Diagnosis and classification of equine muscle disorders (Proceedings)

November 1, 2010

Article

In general, muscle disorders fall into one of four categories:

I. Those that involve muscle fasciculations – either physiologic in basis, or resulting from abnormal electrical conduction within the muscle

1. Pain, fear

2. Electrolyte abnormalities (hypocalcemic tetany)

3. Hyperkalemic periodic paralysis

4. Otobius Megnini ear tick infestation

5. Myotonia

II. Those that involve muscle atrophy

a. Myogenic atrophy

• Disuse

• Pituitary dysfunction

• Immune-mediated myositis

b. Neurogenic atrophy

• Equine Protozoal Myelitis

• Local nerve trauma

• Equine Motor Neuron Disease

III. Those that involve muscle necrosis (rhabdomyolysis)

A. Non-exercise associated rhabdomyolysis:

a. Inflammatory myopathies

• Clostridial myositis

• Equine Influenza and herpesvirus 1

• Sarcocystis myositis

• Streptococcus equi myopathy

• Infarctive purpura hemorrhagica

• Immune mediated myopathy with atrophy

b. Nutritional myopathy

• Vitamin E or selenium deficiency

c. Toxic myopathy

• Ionophore toxicity

• White snake root or rayless goldenrod

• Vitamin D simulating plants (Casea sp.)

• Pasture Myopothy

d. Traumatic myopathy

• Anesthetic myopathy

• Trauma

• Compartment syndrome

• Capture myopathy

e. Metabolic myopathy

• Glycogen branching enzyme deficiency (Quarter Horses)

• Polysaccharide storage myopathy

• Malignant hyperthermia

B. Exertional Rhabdomyolysis (increased CK, associated with exercise)

a. Sporadic Tying-up (historically first episode, normal AST)

• Dietary imbalances in vitamins, minerals, electrolytes

• Excess carbohydrate

• Low vitamin E/Se

• EHV-1

• Overexertion

• Sustained endurance exercise

b. Chronic Tying-up

• Polysaccharide storage myopathy (genetic test/biopsy diagnosis)
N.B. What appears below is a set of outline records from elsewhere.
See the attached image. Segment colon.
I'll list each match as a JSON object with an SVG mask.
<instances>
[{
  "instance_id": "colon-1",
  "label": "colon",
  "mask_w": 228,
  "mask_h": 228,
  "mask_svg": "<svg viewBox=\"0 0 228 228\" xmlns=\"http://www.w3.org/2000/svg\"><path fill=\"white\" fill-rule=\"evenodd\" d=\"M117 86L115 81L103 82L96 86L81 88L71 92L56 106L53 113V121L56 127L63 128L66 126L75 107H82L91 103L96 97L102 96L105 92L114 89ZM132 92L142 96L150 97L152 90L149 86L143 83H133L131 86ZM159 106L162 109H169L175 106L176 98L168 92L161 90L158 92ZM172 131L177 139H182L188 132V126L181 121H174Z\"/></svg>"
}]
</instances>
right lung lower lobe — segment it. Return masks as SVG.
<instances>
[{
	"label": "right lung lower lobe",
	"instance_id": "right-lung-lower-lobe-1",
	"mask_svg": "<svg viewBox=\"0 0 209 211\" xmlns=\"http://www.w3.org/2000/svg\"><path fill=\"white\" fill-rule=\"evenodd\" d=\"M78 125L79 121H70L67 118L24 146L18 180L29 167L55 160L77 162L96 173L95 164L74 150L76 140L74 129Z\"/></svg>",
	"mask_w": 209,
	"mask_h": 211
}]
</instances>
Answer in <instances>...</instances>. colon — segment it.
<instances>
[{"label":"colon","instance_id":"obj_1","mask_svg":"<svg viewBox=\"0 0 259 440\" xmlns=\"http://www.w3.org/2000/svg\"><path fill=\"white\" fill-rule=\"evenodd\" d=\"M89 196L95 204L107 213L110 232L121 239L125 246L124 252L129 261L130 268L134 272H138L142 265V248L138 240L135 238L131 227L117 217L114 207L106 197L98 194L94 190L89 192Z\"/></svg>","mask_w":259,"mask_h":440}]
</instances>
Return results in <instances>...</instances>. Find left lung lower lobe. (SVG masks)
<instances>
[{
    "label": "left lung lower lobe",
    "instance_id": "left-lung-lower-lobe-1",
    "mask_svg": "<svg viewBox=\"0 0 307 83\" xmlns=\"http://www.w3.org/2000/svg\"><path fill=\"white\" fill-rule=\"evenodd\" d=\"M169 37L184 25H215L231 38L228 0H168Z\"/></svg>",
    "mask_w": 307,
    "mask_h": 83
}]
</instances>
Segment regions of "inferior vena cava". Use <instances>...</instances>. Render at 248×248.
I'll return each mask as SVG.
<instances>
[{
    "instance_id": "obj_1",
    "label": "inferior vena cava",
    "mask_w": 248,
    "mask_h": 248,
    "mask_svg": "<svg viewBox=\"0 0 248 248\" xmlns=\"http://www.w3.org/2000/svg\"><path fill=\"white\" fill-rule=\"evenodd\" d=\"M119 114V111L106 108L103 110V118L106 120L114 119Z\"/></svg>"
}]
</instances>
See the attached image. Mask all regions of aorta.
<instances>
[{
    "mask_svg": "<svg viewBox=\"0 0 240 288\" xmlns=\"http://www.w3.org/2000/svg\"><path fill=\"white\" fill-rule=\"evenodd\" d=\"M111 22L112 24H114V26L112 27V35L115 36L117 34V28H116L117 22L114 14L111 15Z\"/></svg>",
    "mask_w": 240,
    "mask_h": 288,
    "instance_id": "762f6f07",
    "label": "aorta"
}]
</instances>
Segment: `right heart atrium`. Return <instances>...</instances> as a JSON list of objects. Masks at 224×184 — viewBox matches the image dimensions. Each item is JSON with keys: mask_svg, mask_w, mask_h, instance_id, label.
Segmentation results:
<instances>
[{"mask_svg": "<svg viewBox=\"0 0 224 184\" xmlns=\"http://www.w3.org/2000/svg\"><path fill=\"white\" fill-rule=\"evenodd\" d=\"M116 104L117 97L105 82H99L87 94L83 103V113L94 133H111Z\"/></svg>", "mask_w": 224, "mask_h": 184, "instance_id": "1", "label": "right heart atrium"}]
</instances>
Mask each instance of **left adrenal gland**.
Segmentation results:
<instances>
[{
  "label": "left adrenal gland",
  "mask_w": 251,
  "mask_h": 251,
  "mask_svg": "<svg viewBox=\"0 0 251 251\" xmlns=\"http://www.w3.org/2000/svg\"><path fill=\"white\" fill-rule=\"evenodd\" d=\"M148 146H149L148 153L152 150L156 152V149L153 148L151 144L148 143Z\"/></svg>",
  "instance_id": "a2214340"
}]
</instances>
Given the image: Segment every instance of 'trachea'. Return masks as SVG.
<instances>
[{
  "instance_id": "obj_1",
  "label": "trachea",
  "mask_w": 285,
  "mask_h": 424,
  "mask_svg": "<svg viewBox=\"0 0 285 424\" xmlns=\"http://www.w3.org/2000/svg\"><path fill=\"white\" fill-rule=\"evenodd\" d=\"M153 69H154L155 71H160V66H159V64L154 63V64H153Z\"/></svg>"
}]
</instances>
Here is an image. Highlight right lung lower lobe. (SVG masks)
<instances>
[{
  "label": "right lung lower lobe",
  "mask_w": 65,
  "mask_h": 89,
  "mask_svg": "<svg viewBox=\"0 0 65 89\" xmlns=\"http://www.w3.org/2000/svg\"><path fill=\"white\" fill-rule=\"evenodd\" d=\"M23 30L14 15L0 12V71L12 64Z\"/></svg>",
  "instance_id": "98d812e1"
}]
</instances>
• Recurrent exertional rhabdomyolysis (biopsy diagnosis)

• Idiopathic chronic exertional rhabdomyolsis

IV. Those that involve muscle dysfunction with normal CK

a. Mitochondrial myopathy (persistent lactic acidosis with light exercise)

b. Hyperkalemic periodic paralysis

EVALUATION OF SKELETAL MUSCLE

History:

History of stiffness, muscle cramping, pain, muscle fasciculations, exercise intolerance, weakness or muscle atrophy may implicate a muscle disorder. Useful information includes a detailed account of the exercise schedule, diet, and vaccination history, signs of respiratory disease, duration, severity and frequency of muscle problem, any factors that initiate the muscle problem (stress, lameness, exercise) and all medications the animal is being treated with.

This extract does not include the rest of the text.